読解用抜粋 —
-.-.-

説明

エアバッグカバー用固定部を有する製造者エンブレム

車両アセンブリ、特に、たとえば製造者エンブレムの支持体として前記車両アセンブリに固定されたプレートを備えるエアバッグカバー体において、
前記プレートは、前記車両アセンブリの周囲にわたって配置された舌状体によって、車両アセンブリを介して前記車両アセンブリに設けられた開口部の中に達し、
前記舌状体は、前記車両アセンブリの裏面側に適合させて成形された凹部の中において、前記開口部と前記凹部との間にある曲げ縁部で曲げられている、車両アセンブリであって、
前記車両アセンブリ(10)内の開口部(20)を通して到達する狭い首部領域(12)から出発し、前記舌状体(17)の少なくとも1つがその自由端に断面拡大部(13)を具備しており、前記車両アセンブリ(10)に形成された凹部(11)が少なくとも1つの舌状体(17)の輪郭に相当する形状を有することを特徴とする。

【発明の詳細な説明】
【技術分野】
【0001】
本発明は、車両アセンブリ、特にたとえば製造者エンブレムの支持体として前記車両アセンブリに固定されたプレートを備えるエアバッグカバーにおいて、前記プレートが前記車両アセンブリをその周囲にわたって配分して配設された舌状体と共に前記車両アセンブリに配設された開口部の中に差し入れ、かつ前記舌状体を車両アセンブリの裏面側に適合させて成形した凹部の中に前記開口部と前記凹部の間に配設された曲げ縁部で曲げられている車両アセンブリに関する。

-.-.-

[写っている人物または関節付きの手]

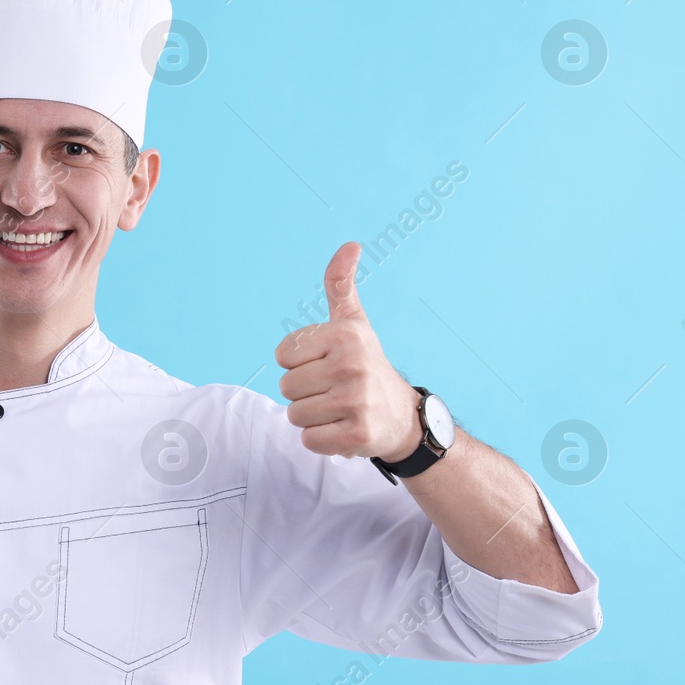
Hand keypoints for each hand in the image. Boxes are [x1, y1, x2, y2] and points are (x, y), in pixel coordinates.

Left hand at [273, 241, 421, 463]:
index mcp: (345, 335)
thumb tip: (351, 244)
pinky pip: (309, 440)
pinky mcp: (358, 434)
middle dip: (305, 393)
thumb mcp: (353, 323)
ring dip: (312, 418)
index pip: (281, 356)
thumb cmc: (366, 365)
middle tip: (334, 390)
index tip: (327, 364)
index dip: (299, 364)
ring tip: (339, 409)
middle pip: (286, 387)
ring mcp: (357, 400)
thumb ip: (341, 284)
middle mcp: (352, 364)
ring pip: (295, 415)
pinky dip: (322, 440)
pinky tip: (344, 428)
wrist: (403, 417)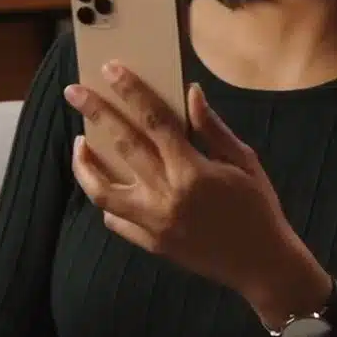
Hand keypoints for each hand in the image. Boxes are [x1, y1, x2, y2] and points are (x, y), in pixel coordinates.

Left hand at [64, 62, 330, 322]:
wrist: (263, 266)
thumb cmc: (258, 208)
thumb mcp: (244, 162)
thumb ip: (212, 129)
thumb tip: (191, 92)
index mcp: (193, 171)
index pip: (154, 121)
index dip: (131, 91)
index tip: (111, 70)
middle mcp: (167, 195)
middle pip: (121, 145)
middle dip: (95, 113)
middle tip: (74, 92)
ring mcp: (154, 223)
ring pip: (102, 190)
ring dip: (84, 164)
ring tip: (79, 144)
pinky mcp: (150, 243)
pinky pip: (115, 220)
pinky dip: (106, 201)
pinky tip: (105, 183)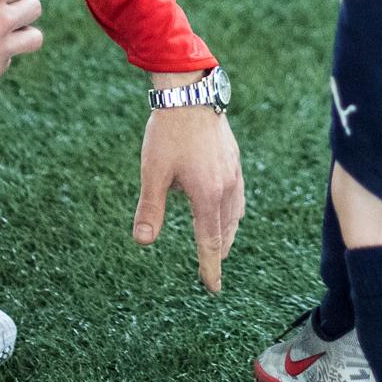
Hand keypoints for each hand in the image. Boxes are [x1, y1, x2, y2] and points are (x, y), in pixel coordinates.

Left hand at [132, 88, 244, 292]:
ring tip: (221, 241)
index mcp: (208, 196)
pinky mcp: (233, 158)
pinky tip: (226, 204)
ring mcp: (233, 172)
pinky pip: (238, 194)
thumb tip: (143, 242)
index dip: (210, 267)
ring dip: (228, 231)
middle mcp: (226, 188)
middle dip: (220, 251)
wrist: (189, 93)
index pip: (210, 243)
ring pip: (236, 212)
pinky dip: (233, 209)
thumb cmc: (168, 132)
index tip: (212, 288)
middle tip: (213, 267)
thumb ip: (150, 208)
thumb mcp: (153, 172)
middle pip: (227, 230)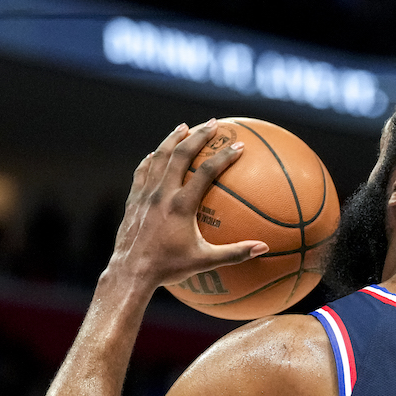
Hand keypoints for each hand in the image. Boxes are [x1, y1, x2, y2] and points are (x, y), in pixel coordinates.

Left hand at [108, 119, 267, 289]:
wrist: (131, 272)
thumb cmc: (169, 268)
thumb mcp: (205, 262)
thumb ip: (235, 253)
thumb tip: (264, 248)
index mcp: (181, 205)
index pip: (205, 172)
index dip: (224, 156)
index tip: (239, 145)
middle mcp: (162, 194)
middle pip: (180, 154)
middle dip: (198, 135)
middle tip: (213, 123)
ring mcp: (145, 194)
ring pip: (158, 157)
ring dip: (172, 139)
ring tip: (183, 127)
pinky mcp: (133, 200)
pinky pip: (142, 171)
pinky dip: (151, 159)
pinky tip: (155, 154)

-.-.-

課題 — エアバッグカバー用のエンブレムを扱った特許文を、最後の文の次から書き継ぐこと。

期待される出力 —
【背景技術】
【0002】
エアバッグカバー体の形態における車両アセンブリは、日本国特許公開公報平11−189119号明細書に記載されている。特に自動車のステアリングホイールに配設されたエアバッグのカバー体上にその上にある製造者記号を有する金属板を取り付けることが通常行われている限りにおいて、前記日本国特許公開公報平11−189119号明細書から公知のカバー体において前記金属板にその外側周縁部からプレートに対して直角に突出する楕円形の舌状体を形成することが考慮されている。前記舌状体は、ステアリングホイールカバー上へ金属板を差し込む際にそれに合わせて形成された溝状の開口部を通して導通され、かつカバーの裏面側もしくは内面側で前記カバーに当接して曲げられる。曲げた後で前記舌状体を固定するために、前記カバーの裏面側に同様に楕円形の形状を有し、かつその限りで曲げられた舌状体の自由端を適合してその中へ収容する凹部がそれに形成されている。その際、ステアリングホイールカバーの開口部と凹部の間に相応の曲げ縁部が配設されている。
【0003】
前記公知の取付け方法には、前記舌状体が相応の力がかかることにより組み込まれた曲げ縁部を超えて前記凹部から滑り出しもしくはそこから引っ張りだされ得るという欠点がともなっている。エアバッグカバーにおいてエアバッグの解除時に相応の力が作用し得る限り、エアバッグカバーへの金属板の前記取付け方式は十分に確実なものではない。金属板の取付けの安全性を改善するために、この種の公知の固定配置において、曲げられた舌状体の付加的な固定としては、熱処理または超音波溶接を行うことが考えられる。しかしながら、それらにはコストおよび作業集中的である付加的な装置および加工工程が結び付いている。
【先行技術文献】
【特許文献】
【0004】
【特許文献1】日本国特許公開公報平11−189119号
【発明の概要】
【発明が解決しようとする課題】
【0005】
従って、本発明は、車両アセンブリへ確実かつ簡単に実施できるプレートの固定を分類に基づく特徴に従って考慮する課題を基礎においている。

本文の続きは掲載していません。